Jim Demmel talk at Stanford 8 October 1990 - key points

[David Hough]

This was a talk on LAPACK progress toward solving standard problems of
linear algebra with greater accuracy but without significant speed penalties.
There was a lot of material and you might be able to get technical reports
from na.demmel; I just want to mention a couple of key points with
important morals, subject
to errors in my superficial understanding.

This work has been most successful at various special but important classes
of matrices such as symmetric positive definite and bidiagonal; the idea
is think in terms of error bounds and algorithms that preserve sparsity
and small components.

The usual kind of error analysis considers a perturbation dH of a matrix
H to be inconsequential if ||dh||/||H|| is small enough.  Using norms 
means that the biggest elements of dh must be smaller than the biggest
elements of H, but the smallest elements of H could be wiped out by dH.
In particular the zero elements of H that defines its sparsity could be
filled in.

The new approach is to consider a perturbation dH inconsequential if
max | dh(i,j)/H(i,j) | is small enough.  In other words every element
of the data may suffer only a small relative perturbation, and zero elements
none, so sparsity is preserved.  An example of a consequential kind of
algorithmic change is that a Jacobi eigenvalue termination criterion like

H(i,j) small enough compared to max H(k,k)

becomes the stricter

H(i,j) small enough compared to sqrt(H(i,i)*H(j,j))

Everything is absolute value.

Another change of viewpoint in a conventional QR algorithm allowed better
relative errors in small eigenvalues.  Where normally an implicit or explicit
shift QR algorithm would be used, it usually happens that very small eigenvalues
get clobbered, basically because

	(tiny - huge) + huge

removes most of the significant digits of tiny.  The new algorithm checks for
the case that small eigenvalues are present and if so, performs an implicit
zero shift algebraically; many terms cancel out, and the resulting formula
is computationally stable in the relative error sense.  This is a specific
illustration of the general principle that it is usually better to cancel early
than late, and usually better to cancel symbolically than numerically.

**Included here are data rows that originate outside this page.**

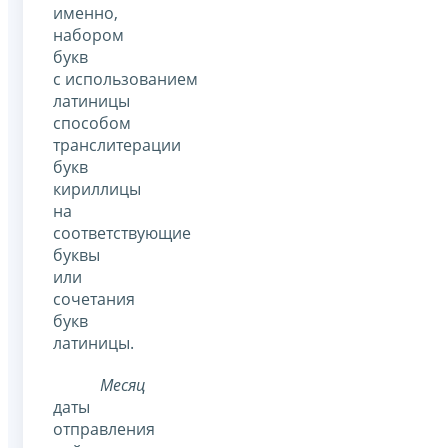
именно,
набором
букв
с использованием
латиницы
способом
транслитерации
букв
кириллицы
на
соответствующие
буквы
или
сочетания
букв
латиницы.
Месяц
даты
отправления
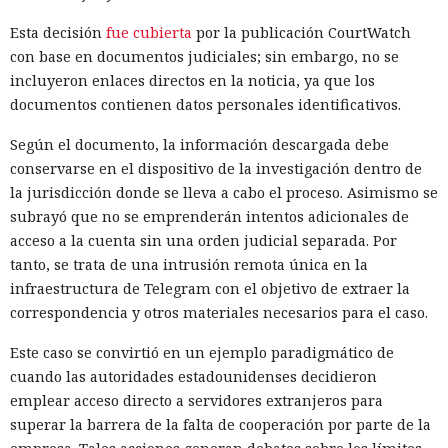
Esta decisión
fue cubierta
por la publicación CourtWatch
con base en documentos judiciales; sin embargo, no se
incluyeron enlaces directos en la noticia, ya que los
documentos contienen datos personales identificativos.
Según el documento, la información descargada debe
conservarse en el dispositivo de la investigación dentro de
la jurisdicción donde se lleva a cabo el proceso. Asimismo se
subrayó que no se emprenderán intentos adicionales de
acceso a la cuenta sin una orden judicial separada. Por
tanto, se trata de una intrusión remota única en la
infraestructura de Telegram con el objetivo de extraer la
correspondencia y otros materiales necesarios para el caso.
Este caso se convirtió en un ejemplo paradigmático de
cuando las autoridades estadounidenses decidieron
emplear acceso directo a servidores extranjeros para
superar la barrera de la falta de cooperación por parte de la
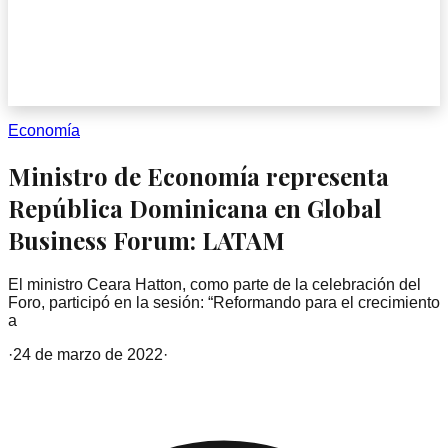
Economía
Ministro de Economía representa
República Dominicana en Global
Business Forum: LATAM
El ministro Ceara Hatton, como parte de la celebración del
Foro, participó en la sesión: “Reformando para el crecimiento
a
·
24 de marzo de 2022
·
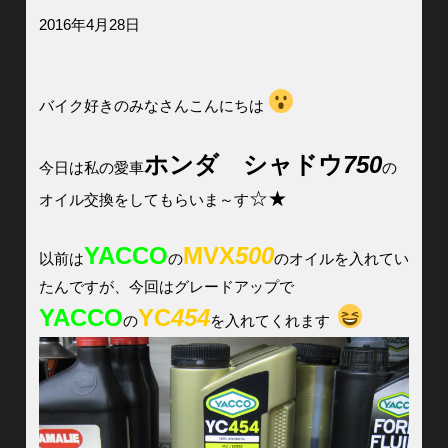
2016年4月28日
バイク好きのみなさんこんにちは
ホンダ シャドウ
750
今日は私の愛車
の
☆★
オイル交換をしてもらいま～す
YACCO
MVX
500
以前は
の
のオイルを入れてい
たんですが、今回はグレードアップで
YACCO
YC
454
の
を入れてくれます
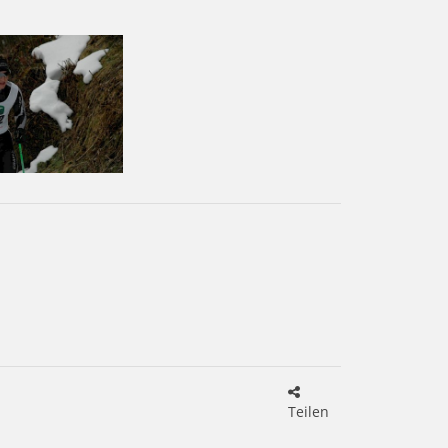
Teilen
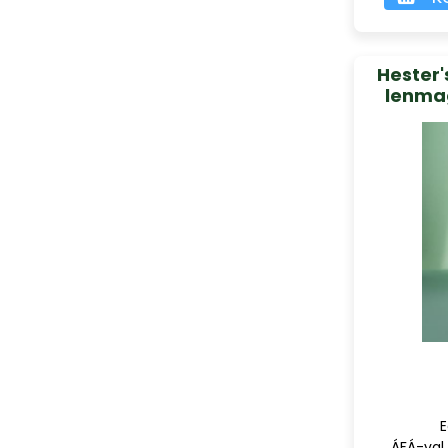
Hester
lenma
E
ÁFÁ-val,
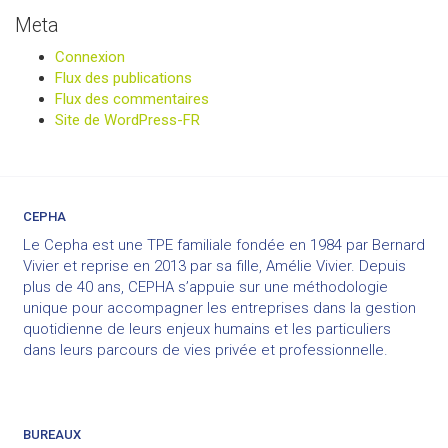
Meta
Connexion
Flux des publications
Flux des commentaires
Site de WordPress-FR
CEPHA
Le Cepha est une TPE familiale fondée en 1984 par Bernard
Vivier et reprise en 2013 par sa fille, Amélie Vivier. Depuis
plus de 40 ans, CEPHA s’appuie sur une méthodologie
unique pour accompagner les entreprises dans la gestion
quotidienne de leurs enjeux humains et les particuliers
dans leurs parcours de vies privée et professionnelle.
BUREAUX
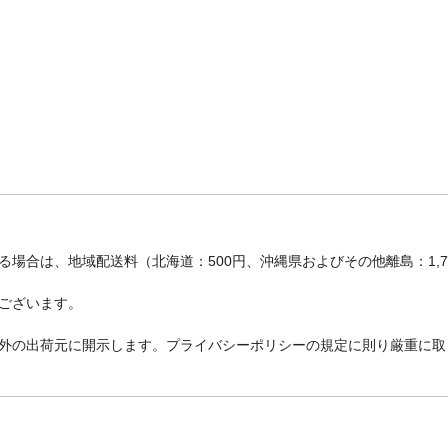
場合は、地域配送料（北海道：500円、沖縄県およびその他離島：1,
ございます。
外の出荷元に開示します。プライバシーポリシーの規定に則り厳重に取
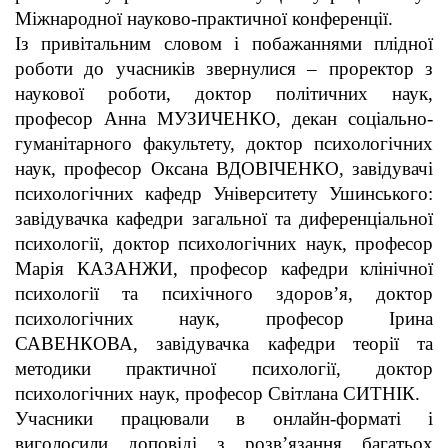
Міжнародної науково-практичної конференції.
Із привітальним словом і побажаннями плідної
роботи до учасників звернулися – проректор з
наукової роботи, доктор політичних наук,
професор Анна МУЗИЧЕНКО, декан соціально-
гуманітарного факультету, доктор психологічних
наук, професор Оксана ВДОВІЧЕНКО, завідувачі
психологічних кафедр Університету Ушинського:
завідувачка кафедри загальної та диференціальної
психології, доктор психологічних наук, професор
Марія КАЗАНЖИ, професор кафедри клінічної
психології та психічного здоров’я, доктор
психологічних наук, професор Ірина
САВЕНКОВА, завідувачка кафедри теорії та
методики практичної психології, доктор
психологічних наук, професор Світлана СИТНІК.
Учасники працювали в онлайн-форматі і
виголосили доповіді з розв’язання багатьох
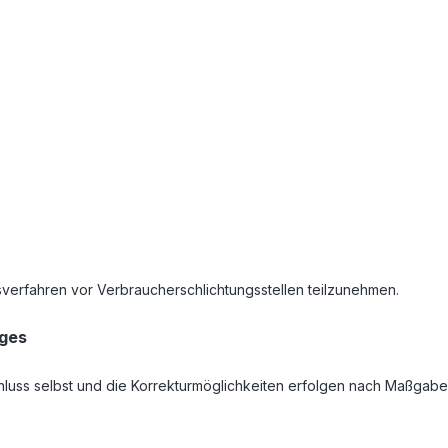
ngsverfahren vor Verbraucherschlichtungsstellen teilzunehmen.
ages
schluss selbst und die Korrekturmöglichkeiten erfolgen nach Maß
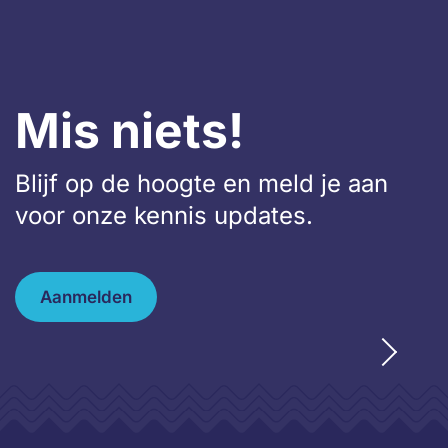
Mis niets!
Blijf op de hoogte en meld je aan
voor onze kennis updates.
Aanmelden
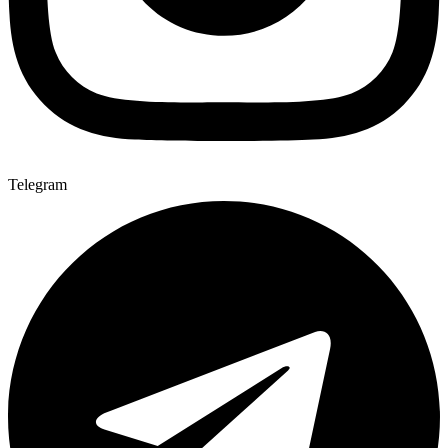
Telegram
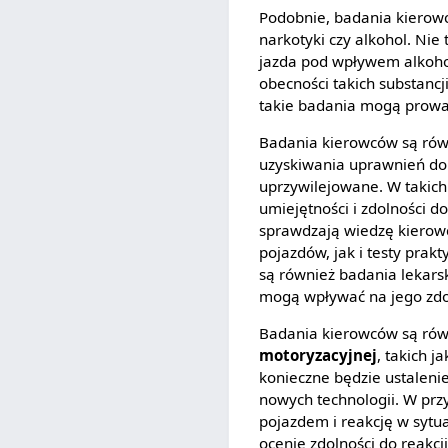
Podobnie, badania kierowc
narkotyki czy alkohol. Ni
jazda pod wpływem alkoho
obecności takich substanc
takie badania mogą prowad
Badania kierowców są ró
uzyskiwania uprawnień do 
uprzywilejowane. W takich
umiejętności i zdolności 
sprawdzają wiedzę kierowc
pojazdów, jak i testy pra
są również badania lekars
mogą wpływać na jego zdo
Badania kierowców są ró
motoryzacyjnej
, takich 
konieczne będzie ustaleni
nowych technologii. W pr
pojazdem i reakcję w syt
ocenie zdolności do reakcj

Somebody in Germany has proved that the problem of determining the nearest
singular matrix to a given one is NP complete.  I had already proven years
ago that the problem of me writing an acceptable thesis on that subject was 
at least that hard.  Instead I barely squeaked by with polynomials.  However
nobody needs to read my thesis anymore thanks to the Demmel's work published
in Math. Comp. and elsewhere.

Although there was nothing new about it, Jim reminded us of a good example 
of IEEE arithmetic in action; in the iteration for eigenvalues in tridiagonal
matrices,

	u = sigma - bi**2 / u

neither underflow nor overflow matters much; as in continued fractions,
infinities and zeros are here today and gone tomorrow with no intervention
required, and nobody even needs to think about it (until they try to port
the code to an older system with a punitive attitude toward overflow).